EXERCISE MATERIAL START

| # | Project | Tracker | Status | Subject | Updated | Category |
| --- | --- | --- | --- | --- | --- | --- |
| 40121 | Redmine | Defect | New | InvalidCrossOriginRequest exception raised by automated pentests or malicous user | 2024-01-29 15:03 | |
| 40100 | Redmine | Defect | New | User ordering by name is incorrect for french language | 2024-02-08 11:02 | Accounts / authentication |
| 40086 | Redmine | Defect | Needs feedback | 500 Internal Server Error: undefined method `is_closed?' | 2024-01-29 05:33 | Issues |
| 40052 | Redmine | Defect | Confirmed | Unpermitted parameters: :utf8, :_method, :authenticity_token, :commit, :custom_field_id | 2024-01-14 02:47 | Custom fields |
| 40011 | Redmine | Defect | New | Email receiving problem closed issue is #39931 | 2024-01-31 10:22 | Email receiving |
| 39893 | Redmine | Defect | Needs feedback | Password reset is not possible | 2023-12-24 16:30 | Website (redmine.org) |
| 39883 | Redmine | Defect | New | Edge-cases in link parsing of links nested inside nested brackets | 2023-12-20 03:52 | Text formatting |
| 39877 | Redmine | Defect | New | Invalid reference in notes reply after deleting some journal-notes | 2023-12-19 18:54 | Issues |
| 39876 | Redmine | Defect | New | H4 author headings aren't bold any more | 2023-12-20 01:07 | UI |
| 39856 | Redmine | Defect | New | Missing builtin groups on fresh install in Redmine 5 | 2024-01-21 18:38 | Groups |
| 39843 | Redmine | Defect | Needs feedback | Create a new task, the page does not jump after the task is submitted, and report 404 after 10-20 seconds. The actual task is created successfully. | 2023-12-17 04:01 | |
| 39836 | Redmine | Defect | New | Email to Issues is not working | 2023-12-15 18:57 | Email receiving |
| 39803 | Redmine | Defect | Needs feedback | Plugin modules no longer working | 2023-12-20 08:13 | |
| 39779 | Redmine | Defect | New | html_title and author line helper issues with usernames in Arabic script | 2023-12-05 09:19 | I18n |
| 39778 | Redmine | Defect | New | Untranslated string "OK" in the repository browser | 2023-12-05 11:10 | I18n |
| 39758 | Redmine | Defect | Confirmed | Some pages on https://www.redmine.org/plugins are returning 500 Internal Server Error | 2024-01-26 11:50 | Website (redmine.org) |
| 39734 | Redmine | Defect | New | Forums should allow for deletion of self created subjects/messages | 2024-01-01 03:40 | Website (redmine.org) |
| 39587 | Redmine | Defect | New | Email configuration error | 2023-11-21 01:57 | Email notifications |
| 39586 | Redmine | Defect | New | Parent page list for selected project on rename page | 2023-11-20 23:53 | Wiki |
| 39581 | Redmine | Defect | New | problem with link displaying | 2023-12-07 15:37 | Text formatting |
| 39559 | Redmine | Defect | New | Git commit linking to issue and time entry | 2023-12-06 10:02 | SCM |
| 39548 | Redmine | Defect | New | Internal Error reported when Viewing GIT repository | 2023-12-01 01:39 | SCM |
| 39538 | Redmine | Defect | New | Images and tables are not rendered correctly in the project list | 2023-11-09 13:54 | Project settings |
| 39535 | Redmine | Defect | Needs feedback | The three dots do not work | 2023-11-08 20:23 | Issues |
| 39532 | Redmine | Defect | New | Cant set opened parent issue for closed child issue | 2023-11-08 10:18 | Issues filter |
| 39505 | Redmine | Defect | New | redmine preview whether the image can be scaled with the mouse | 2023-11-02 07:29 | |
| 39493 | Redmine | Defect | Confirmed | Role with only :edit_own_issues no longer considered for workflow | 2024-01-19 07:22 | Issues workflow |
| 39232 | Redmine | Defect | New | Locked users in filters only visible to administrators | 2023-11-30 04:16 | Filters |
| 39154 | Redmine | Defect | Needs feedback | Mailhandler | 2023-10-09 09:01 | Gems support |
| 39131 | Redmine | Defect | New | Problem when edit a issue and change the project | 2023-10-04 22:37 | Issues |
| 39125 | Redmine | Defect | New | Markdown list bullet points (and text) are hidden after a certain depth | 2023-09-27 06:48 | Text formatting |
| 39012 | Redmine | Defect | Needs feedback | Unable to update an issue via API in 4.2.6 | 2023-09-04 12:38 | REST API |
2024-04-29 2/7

EXERCISE MATERIAL END

» TO DO: Only lines with the word "created" are wanted, so copy each one from the records.

» EXERCISE SOLUTION:
| 39843 | Redmine | Defect | Needs feedback | Create a new task, the page does not jump after the task is submitted, and report 404 after 10-20 seconds. The actual task is created successfully. | 2023-12-17 04:01 | |
| 39734 | Redmine | Defect | New | Forums should allow for deletion of self created subjects/messages | 2024-01-01 03:40 | Website (redmine.org) |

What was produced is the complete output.